Cattle infected with cyclically (tsetse)-transmitted clones of Trypanosoma congolense were treated with the trypanocidal drug diminazene aceturate ('Berenil') at various intervals during development of local skin reactions (chancres), in order to investigate the role played by trypanosomes in the skin in the induction of protective immunity. Cattle, treated on or before Day 12 after infection and prior to detection of trypanosomes in the blood, showed a range of susceptibility to cyclically-transmitted homologous challenge three weeks later. An animal treated on Day 5, when the skin reaction was first detected, was completely susceptible, whereas of the animals treated on Days 10 to 12 at the peak of the skin reaction, some were immune, others exhibited partial immunity, while the rest were susceptible. The susceptible animals, however, showed evidence of sensitization to trypanosomes, as demonstrated by development of Arthus-type reactions following homologous challenge with tsetse-transmitted parasites or intradermal inoculation with lysed or irradiated homologous trypanosomes. Cattle treated 15 or more days after cyclically-transmitted infection, when chancre reaction was subsiding and trypanosomes were present in the blood, were completely immune to challenge. Immunity was achieved by treating cattle on Day 5 and Day 10 after infection with cyclically-transmitted trypanosomes but only if this procedure was repeated on several occasions, indicating that bloodstream forms of trypanosomes were not essential for the induction of protective immunity. Protective immunity appeared to be effective against the metacyclic trypanosomes at the level of the skin, as animals which were immune to homologous challenge with cyclically-transmitted parasites did not develop detectable skin reactions at the site of the tsetse bite. Furthermore, the time of the appearance in the serum of antibody which completely neutralized the metacyclic population (Day 15) coincided with the time at which cattle had developed immunity against homologous challenge. The immunity produced lasted for five months.

Trypanosoma congolense: susceptibility of cattle to cyclical challenge.

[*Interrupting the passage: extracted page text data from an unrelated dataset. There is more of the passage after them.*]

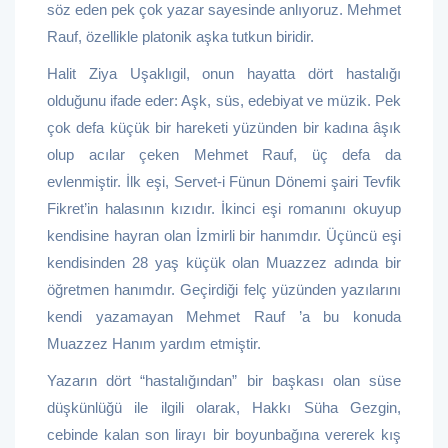
söz eden pek çok yazar sayesinde anlıyoruz. Mehmet
Rauf, özellikle platonik aşka tutkun biridir.
Halit Ziya Uşaklıgil, onun hayatta dört hastalığı
olduğunu ifade eder: Aşk, süs, edebiyat ve müzik. Pek
çok defa küçük bir hareketi yüzünden bir kadına âşık
olup acılar çeken Mehmet Rauf, üç defa da
evlenmiştir. İlk eşi, Servet-i Fünun Dönemi şairi Tevfik
Fikret’in halasının kızıdır. İkinci eşi romanını okuyup
kendisine hayran olan İzmirli bir hanımdır. Üçüncü eşi
kendisinden 28 yaş küçük olan Muazzez adında bir
öğretmen hanımdır. Geçirdiği felç yüzünden yazılarını
kendi yazamayan Mehmet Rauf ’a bu konuda
Muazzez Hanım yardım etmiştir.
Yazarın dört “hastalığından” bir başkası olan süse
düşkünlüğü ile ilgili olarak, Hakkı Süha Gezgin,
cebinde kalan son lirayı bir boyunbağına vererek kış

Cattle primed by cyclical infection with Glossina morsitans morsitans infected with cloned derivatives of Trypanosoma congolense and treated with the trypanocidal drug Berenil after 3 or 4 weeks were immune to cyclical challenge with homologous clones 3 to 5 weeks later. In these animals, localized skin reactions (chancres) and parasitemia did not develop. The same results were obtained in cattle given a homologous superinfection without prior treatment. On the other hand, cattle subjected to a cyclical challenge with heterologous clones were completely susceptible as demonstrated by the development of chancres. Immunity to homologous challenge was achieved irrespective of the bloodstream variable antigenic types used to infect the tsetse. It was concluded that for a given serodeme the variable antigen composition of the metacyclic population which develops in the tsetse is constant and characteristic. Immunity to cyclical challenge was also obtained with uncloned stocks, providing the same stock was used for challenge. On the other hand, cattle immune to homologous cyclical challenge with cloned material were not always immune to cyclical challenge with parent stock, indicating that certain stocks consist of more than one serodeme. On the basis of these findings, it may be possible to use the chancre as a marker for serodeme analysis.